Morgan Hill Unified Sch. Dist., 19 IDELR 557 (November 5, 1992).

The parent of a twelve-year-old student wanted their son placed in a residential setting.  However, their son was found to be learning disabled, not emotionally disturbed.   The hearing officer found the child did not met the criteria of SED because he was socially maladjusted and therefore not entitled to special education services.  The hearing officer rejected the district’s proposal and directed the IEP team to meet and determine an appropriate day treatment program that would include therapeutic individuals as well as family counseling.

Corpus Christi Independent Sch. Dist., 18 IDELR 1281 (August 7, 1992).

The parent of an eighteen-year-old student wanted their son placed residentially because he was SED.  The hearing officer held for the district because it was determined the child was learning disabled and socially maladjusted, not emotionally disturbed.  The officer stated that if a child is SED and socially maladjusted, then he qualifies as SED, and his social maladjustment does not preempt the SED as a qualifying disability for special education and related services.  The duty of special education is not to force socially maladjusted children to school by residentially placing them if they chose to remain truant.  Therefore, the child (should he choose to attend school) would have his needs met through the proposed IEP.

Fauqueir County Pub. Sch., 20 IDELR 579 (August 11, 1993).

The parents of nine-year-old wanted their daughter classified as seriously emotionally disturbed so she could receive special education services.  The hearing officer held for the district and denied placement in special education.  The hearing officer found that the child did exhibit rage and behavioral problems as home and was categorized as “asocial” but she was making significant progress in school.  The officer also found her to be well adjusted in the school setting.  Therefore, the child was benefiting from the regular education program and this is where she would remain.
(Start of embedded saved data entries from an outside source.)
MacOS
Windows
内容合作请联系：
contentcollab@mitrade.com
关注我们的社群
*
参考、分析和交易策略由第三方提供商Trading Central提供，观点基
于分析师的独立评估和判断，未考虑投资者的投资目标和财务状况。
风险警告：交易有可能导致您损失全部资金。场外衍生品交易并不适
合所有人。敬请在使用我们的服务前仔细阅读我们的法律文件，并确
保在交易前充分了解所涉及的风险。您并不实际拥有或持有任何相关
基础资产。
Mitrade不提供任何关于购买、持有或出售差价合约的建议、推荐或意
Bessemer City Board of Education, 19 IDELR 652 (December 16, 1992).

The parent of a student who was expelled form school for fighting brought this action claiming their son was “socially maladjusted” and therefore could not be expelled from school.  The school said that even if the child was socially maladjusted, he would have to meet the IDEA criteria for SED before becoming ineligible for expulsion.  The hearing officer then found that the child did not meet the definition of socially maladjusted, therefore, he was not protected by the state law guarantees for exceptional children, and his expulsion had not been improper.

A. E. v. Independent School District #25 of Adair County, Oklahoma (10th Cir. June 10, 1991; 17 EHLR 950).

Parents of a child sought to have their daughter classified as emotionally disturbed so she could receive special education services.  This court affirmed the ruling of the trial court in finding the child was not emotionally disturbed.   The testimony present in the case supported the finding that A.E. suffered from a conduct disorder, but was not SED within the federal definition.  A.E. would continue to receive services for her learning disability in math, but not services for the SED diagnostic category.

Doe v. Board of Education of the State of Connecticut, (D. Conn. October 24, 1990; 17 EHLR 37).

The parents of a child with emotional problems brought an appeal from the hearing officer’s decision.  Although it was confirmed the child had some emotional difficulties, it was determined that these did not impede or adversely affect his educational performance.  The district court affirmed the decision of the state board of education that Doe was not SED and therefore was not entitled to special education services.


Special educators have renewed their debate over how to define children with emotional disturbances who qualify for special education when the new IDEA was proposed.  The new IDEA did drop the word “serious” from emotionally disturbed but this change will not have an effect on the definition.  Until an entirely new definition is created listing specific behaviors that can be observed in interviews and in social settings, this area of law will continue in the direction of denial of services.